Profiles In Travel Management: Thomson Quickly Deploys Axiom - 2007-07-23
Company: Thomson Corp.
Headquarters: Stamford, Conn.
U.S. Booked Air Spend: $44 million
Thomson Corp. recently transitioned from its legacy online booking tool and rolled out the Rearden Commerce-based American Express Intelligent Online Marketplace as its online booking and travel procurement platform to about 12,000 travelers across all of Thomson North America's business units in little more than a month.
Citing a multifaceted communications program, collaboration with travel management company American Express and an easy-to-use interface, Thomson director of travel services Sharon Fogarty expects higher adoption of the new platform than previous online booking tool GetThere, despite the nonmandating orientation of the Corporate Travel 100 company.
Stamford, Conn.-based Thomson internally debuted Axiom on May 22 to the Thomson Financial division, which encompasses about 2,500 travelers who predominately book for themselves, following a multistep communications program that prepared travelers for the transition from GetThere. The internally well-received move was spearheaded by the collaborative efforts of Thomson's travel program leaders and American Express, which handles Thomson's travel in 22 countries, according to Fogarty.
"The feedback has been tremendous," she said. "I have to give American Express kudos on their communications, the information they provide, their follow-up, etc."
Fogarty developed a prescribed multistage pre-rollout notification and information program and implemented it in early May, to ease the transition into the new booking tool. However, the Thomson travel team opted for a shorter communications period than Amex's three-week standard. "They had the templates for us. We just had to tweak them," Fogarty said.
Thomson's program began with e-mail announcements a week and a half prior to launch, followed by a welcome e-mail letter the day before implementation. "We did not do the voicemail notification. It would just clog up voicemail," she said. Thomson decided not to bombard travelers with e-mail notification in advance of the rollout, opting instead to provide travelers with links to their profiles on launch day, when the opportunity to use them was immediate.
Following the rollout, an Amex administrator dedicated to the Thomson account initiated dialogue with end users and reported back to Fogarty. "In the first week, with the first 20 bookings, she personally called each one of those for their feedback," Fogarty said. "There were about 12 people she either reached or they called back. With the exception of one person, everyone said, 'This is so much easier to use.' "
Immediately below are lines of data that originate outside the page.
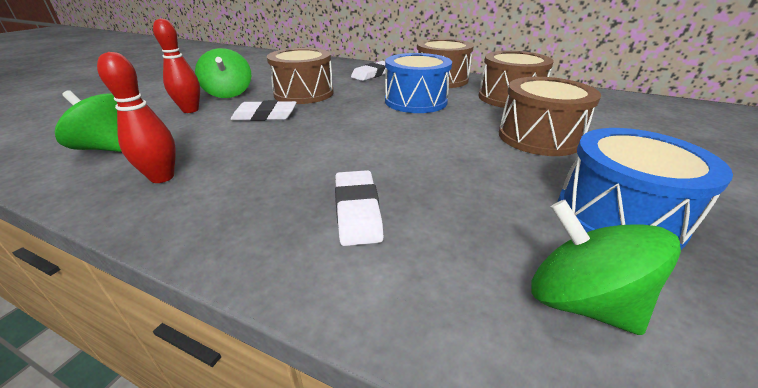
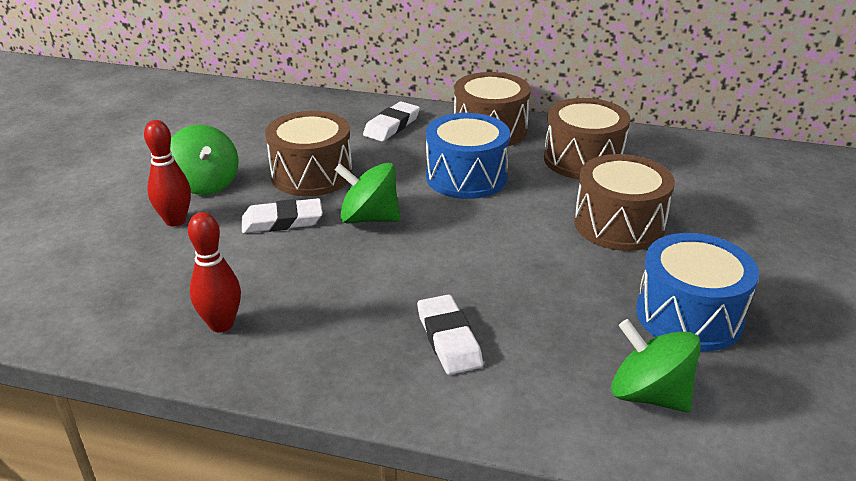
camera: 10 degrees left, 0 degrees up
(110, 148) = (124, 293): green spinning top -> green spinning top (369, 218)

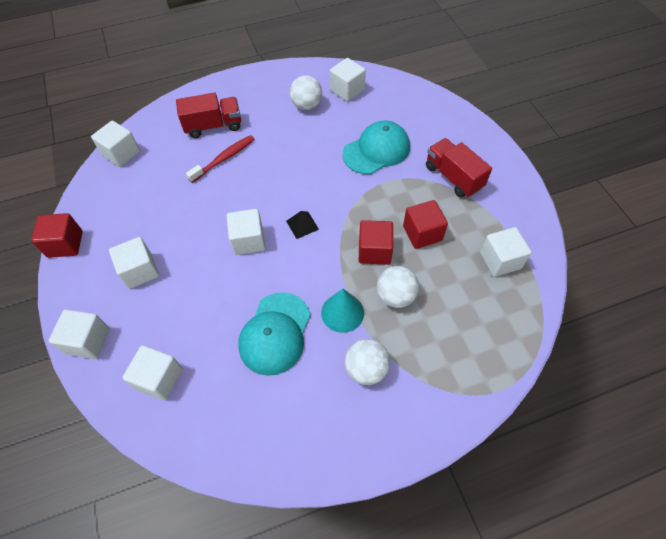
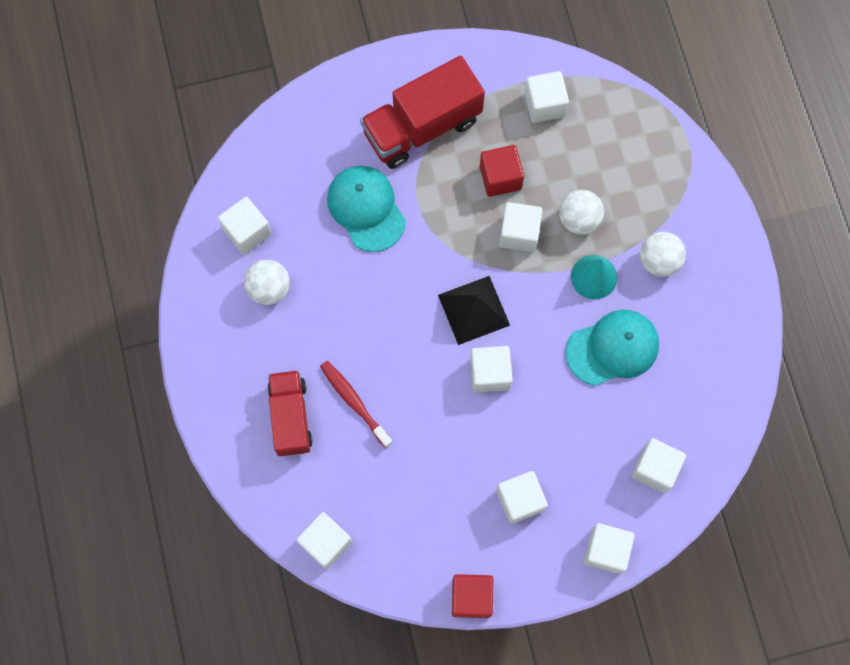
camera: 85 degrees left, 15 degrees up
(275, 333) = (612, 348): turquoise cap -> turquoise cap turned 45 degrees counterclockwise
(302, 225) = (474, 310): black pyramid -> black pyramid, size x1.85
(374, 251) = (519, 233): red cube -> white cube
(453, 177) = (422, 127): red truck -> red truck, size x1.52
WebEx tutorials were key in the rollout, Fogarty said. The company held two general Web seminars for travelers and two sessions for administrators who arrange travel.
"It was kind of to whet their appetite," she said. "My gut feeling is that if you've gone onto a leisure Web site to book, you don't need training for that. Why would you need training for this?"
Despite low attendance of 30 people for each demo session, there has been positive feedback, Fogarty said. "I've been waiting for the phone to ring or through e-mail to hear any negative comments, but I haven't seen any," Fogarty said. "That's why we piloted one group to see what would happen."
Fogarty said the reduction of transaction fees in using a self-booking tool was not a factor in the decision, but the interface and booking capabilities of the Axiom tool were. "From the transaction viewpoint, transaction fees are there anyway. For us, it's ease of use."
While Thomson's travelers now have access via Axiom to an array of peripheral travel procurement services, such as shipping packages, booking dining and parking, Fogarty said there have been only a handful of users for those features, who are mainly administrators responsible for booking travel. "We have a lot of administrators who book for their bosses, and to have those features creates less stress for their lives," Fogarty said.
Although it's too soon since the launch to have quantifiable adoption numbers, Fogarty said that she expects Thomson's Axiom use to be high. She noted that the incumbent online booking tool had an adoption rate of 42 percent. "Based on the transactions I've seen on Axiom in the last month versus what their average count is, I wouldn't be surprised if it goes through a 70 percent adoption rate."
"As far as using Axiom or online versus offline, we have not mandated that, but it is highly suggested or a soft mandate," she said. Prior to the full deployment, she added, "The other units are chomping at the bit."